Dec. 21, 2004 -- -- When dog trainer Nancy Strudl learned her pregnant friend Bobbie Jo Stinnett had been killed and her baby cut from her womb, she said her thoughts turned to another woman in their small community of rat terrier breeders and trainers.

"When I settled down a bit, my thoughts went to Lisa [Montgomery] because of the baby connection," Strudl said on ABC News' "Good Morning America." "That she's told everybody that she was going to have a baby and Bobbie had one, and it had been taken from her. But then I put it out of my mind because I didn't think that she was capable."

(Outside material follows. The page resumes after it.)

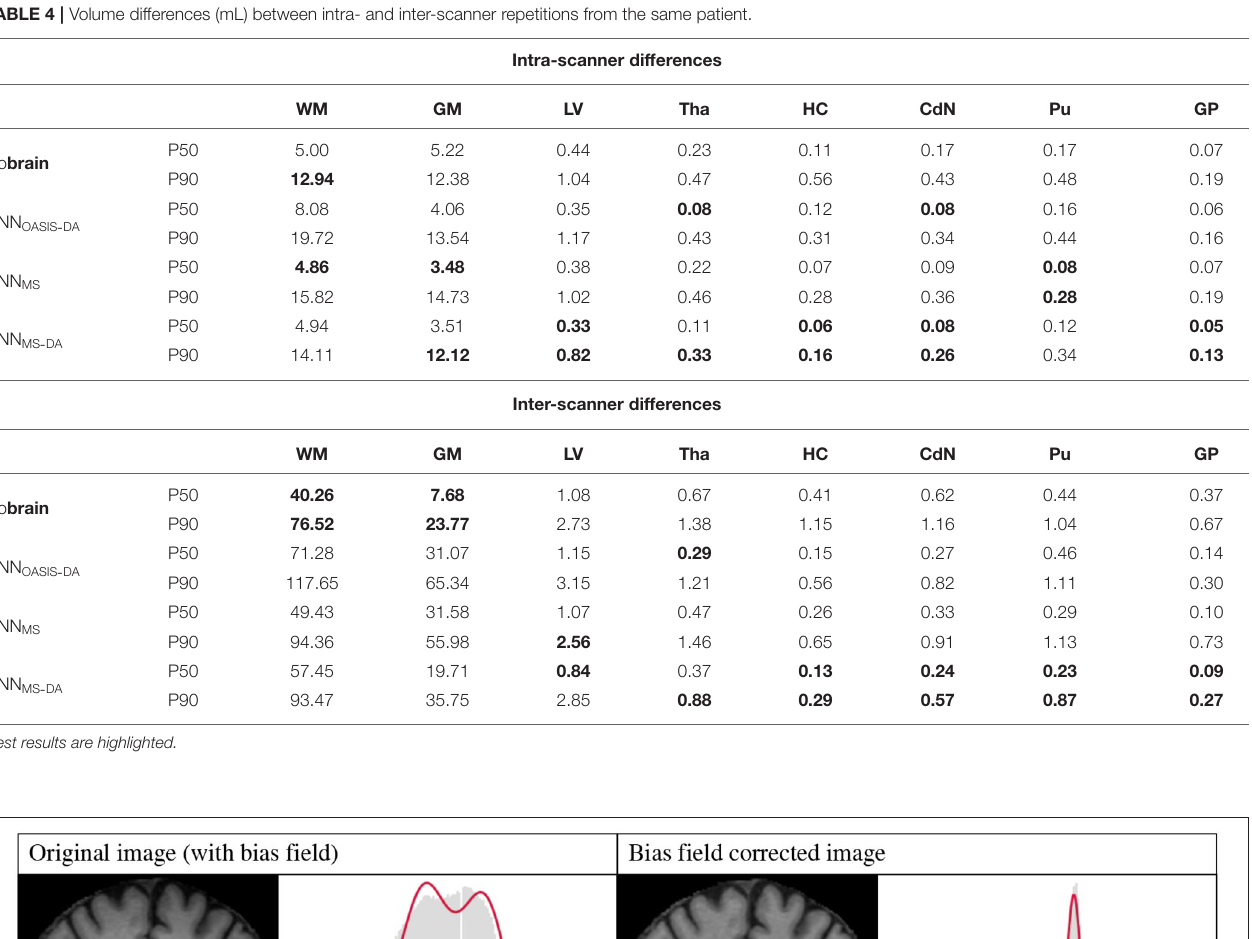
popular to skip bias field correction when using deep learning approaches, and instead allow the networks to learn the bias-field mechanisms, with good results (Kamnitsas et al.,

Then, just hours after she first heard the news, Strudl learned that Montgomery had been arrested in Stinnett's slaying and the kidnapping of her baby.

Authorities said Montgomery, 36, confessed to strangling Stinnett, who was eight months pregnant, on Thursday in her Skidmore, Mo., home. They said Montgomery then cut the baby from the slain woman's womb and took the infant girl back to her own home in Melvern, Kan., where she tried to pass off the child as her own.

Strudl, who knew the victim and the suspect from their similar interests in raising and showing rat terrier dogs, says Montgomery had told people in their dog breeding community that she was pregnant, but they never believed her. Strudl says Montgomery's appearance never changed even though she had been telling people she was going to have a baby.

"That's why none of us in the rat terrier community can understand that the family and the community where she lived was fooled by this," Strudl said.

Hours before her arrest, Montgomery and her husband reportedly showed off a newborn girl at a local restaurant before heading to their pastor's home with the infant.

Since Montgomery's arrest, her husband, Kevin Montgomery, has said that he had "no idea" the baby was not their own. He has not been charged.

Strudl, of Omaha, Neb., also told the The Kansas City Star that Stinnett and her alleged attacker were both at a dog show in November of last year.Strudl says she, Montgomery and Stinnett all went to a café after the outdoor show.

Strudl, who says she used online instant messaging as a way to communicate with both Stinnett and Montgomery, said Stinnett had left a cheery message for her just about a week before she died. The message said, "Baby any day, maybe today," according to Strudl.

Montgomery is scheduled to be back in court for a preliminary hearing on the charges Thursday. The baby, Victoria Jo Stinnett, is in good condition and has been released from the hospital to her father, Zeb Stinnett.